** Opening Document excerpt block **
Solving Logistic Regression with Newton's Method

In this post we introduce Newton’s Method, and how it can be used to solve Logistic Regression. Logistic Regression introduces the concept of the Log-Likelihood of the Bernoulli distribution, and covers a neat transformation called the sigmoid function.

We also introduce The Hessian, a square matrix of second-order partial derivatives, and how it is used in conjunction with The Gradient to implement Newton’s Method.

Similiar to the initial post covering Linear Regression and The Gradient, we will explore Newton’s Method visually, mathematically, and programatically with Python to understand how our math concepts translate to implementing a practical solution to the problem of binary classification: Logistic Regression.

Suggested prior knowledge:

Derivatives and the Chain Rule (Calculus)
** Closing Document excerpt block **
** Opening Dataset block **
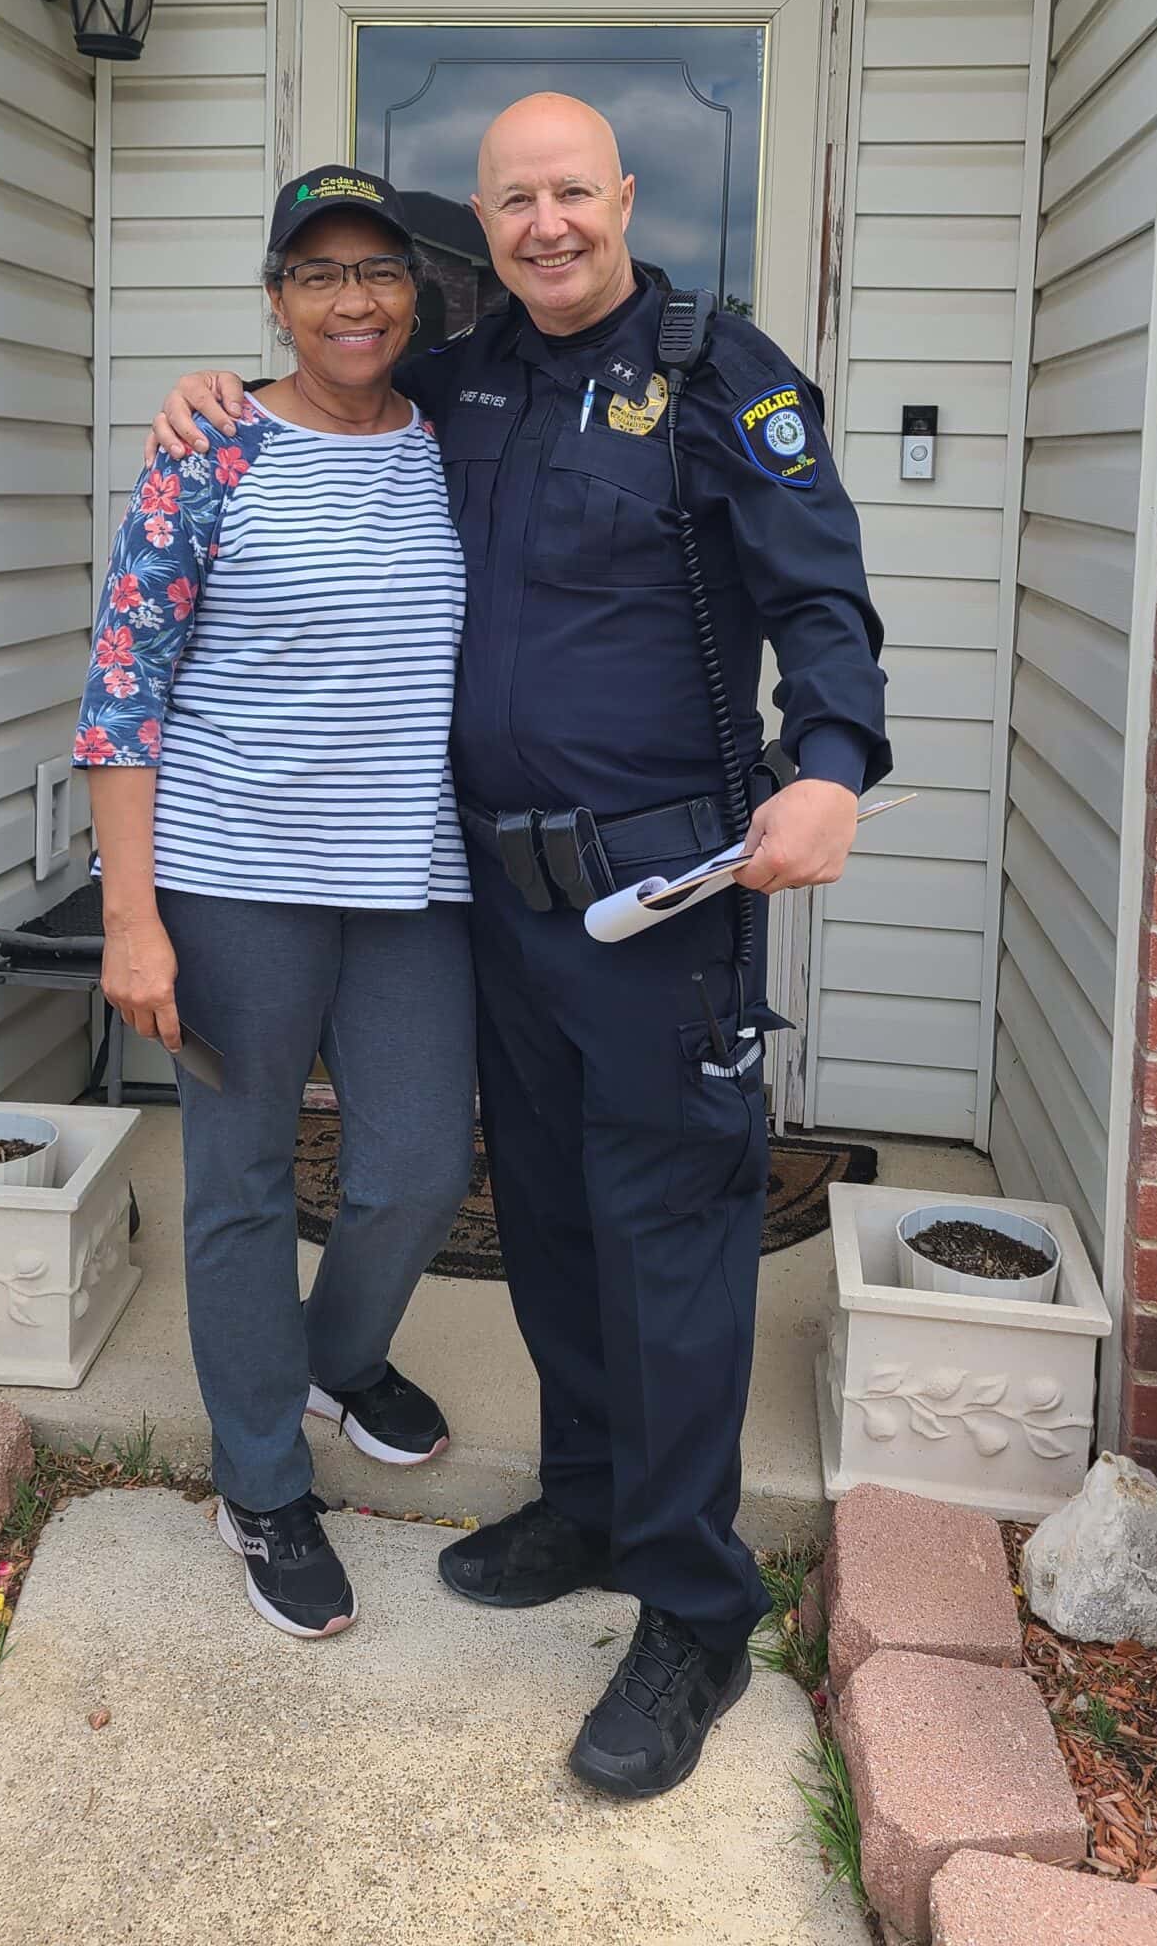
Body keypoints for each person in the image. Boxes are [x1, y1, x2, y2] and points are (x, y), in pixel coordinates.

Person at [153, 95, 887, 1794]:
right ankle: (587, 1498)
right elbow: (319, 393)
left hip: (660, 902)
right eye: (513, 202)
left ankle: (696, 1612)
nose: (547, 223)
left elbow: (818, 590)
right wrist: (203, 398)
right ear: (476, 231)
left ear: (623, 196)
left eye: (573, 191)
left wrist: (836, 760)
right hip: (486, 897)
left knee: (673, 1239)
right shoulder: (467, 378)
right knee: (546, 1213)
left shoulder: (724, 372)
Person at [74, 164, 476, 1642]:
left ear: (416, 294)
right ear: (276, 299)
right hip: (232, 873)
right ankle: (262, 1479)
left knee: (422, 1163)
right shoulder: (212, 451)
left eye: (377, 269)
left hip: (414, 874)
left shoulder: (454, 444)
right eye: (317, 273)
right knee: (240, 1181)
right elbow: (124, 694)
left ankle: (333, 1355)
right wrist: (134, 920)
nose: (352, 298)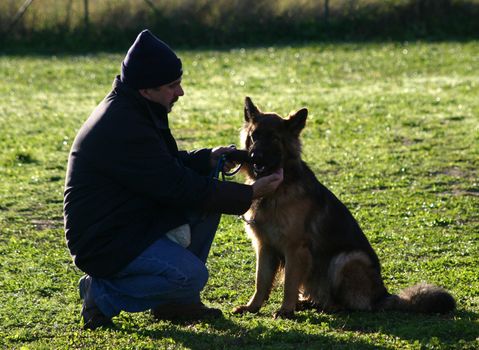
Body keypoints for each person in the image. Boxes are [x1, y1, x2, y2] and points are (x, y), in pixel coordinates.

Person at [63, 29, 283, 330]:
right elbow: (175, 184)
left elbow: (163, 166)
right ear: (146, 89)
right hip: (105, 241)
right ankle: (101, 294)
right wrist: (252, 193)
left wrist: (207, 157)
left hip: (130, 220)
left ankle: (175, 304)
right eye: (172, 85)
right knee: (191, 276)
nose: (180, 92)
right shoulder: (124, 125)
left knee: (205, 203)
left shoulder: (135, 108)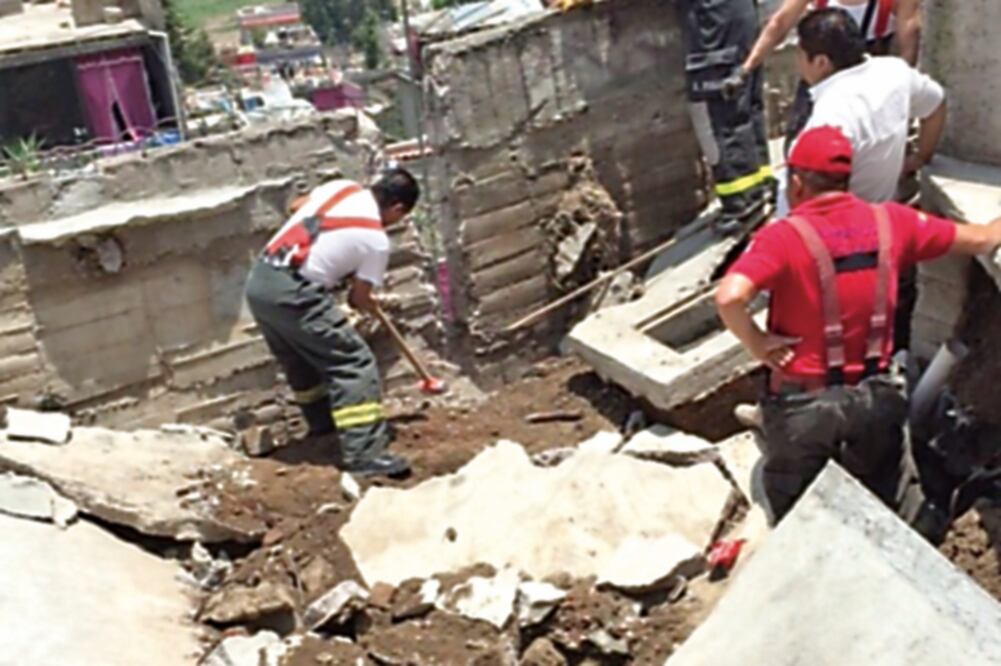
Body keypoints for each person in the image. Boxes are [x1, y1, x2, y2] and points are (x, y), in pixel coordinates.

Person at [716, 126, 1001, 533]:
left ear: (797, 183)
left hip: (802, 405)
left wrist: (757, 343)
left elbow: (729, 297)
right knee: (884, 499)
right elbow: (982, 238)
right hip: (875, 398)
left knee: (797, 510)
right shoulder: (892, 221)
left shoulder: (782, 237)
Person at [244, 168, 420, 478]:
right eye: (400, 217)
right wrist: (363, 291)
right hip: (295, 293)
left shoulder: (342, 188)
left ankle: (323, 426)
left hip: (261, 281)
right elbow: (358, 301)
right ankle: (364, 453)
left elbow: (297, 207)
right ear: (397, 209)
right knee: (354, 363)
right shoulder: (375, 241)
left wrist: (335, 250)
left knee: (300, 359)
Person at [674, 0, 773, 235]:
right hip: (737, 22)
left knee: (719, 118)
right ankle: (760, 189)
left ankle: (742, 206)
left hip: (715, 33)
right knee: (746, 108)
** Closing Dataset block **
Tasks to carry out:
a. In the post on solving logistic regression with Newton's method, why does the author plan to work through Newton's method visually, mathematically, and in Python?
b. Resume the post on solving logistic regression with Newton's method after its final line.

Task answers:
a. The author wants to show how the math concepts translate into implementing a practical solution to binary classification, which here is logistic regression.

b.
Partial Derivatives & The Gradient(Multivariate Calculus)
Basic Vector Operations (Linear Algebra)
Basic Understanding of NumPy
Basic Understanding of Independent Probability

The Data

Our dataset is made up of South Boston real estate data, including the value of each home, and a (boolean) column indicating if that home has more than 2 bathrooms.

$\hat{x} = HomeValue = \left\langle 550000.00, 600000.00, ... 578000.00\right\rangle^{T}$ $\hat{y} = MoreThan2Bathrooms = \left\langle 1, 0, 0, ... 1\right\rangle^{T}$

S. Boston Homes - Homes with more than 2 Bedrooms

The Model

We will be learning a Logistic Regression model, that will act as a binary classifier predicting whether or not a home has more than 2 bathroom, given its value (in dollars).

We still want to solve a linear combination of features & weights, but we need to transform this linear combination by wrapping it in a function that is smooth, and has its range defined as $[0, 1]$ (because we are trying to map our linear combination to a binary output of 0 or 1!)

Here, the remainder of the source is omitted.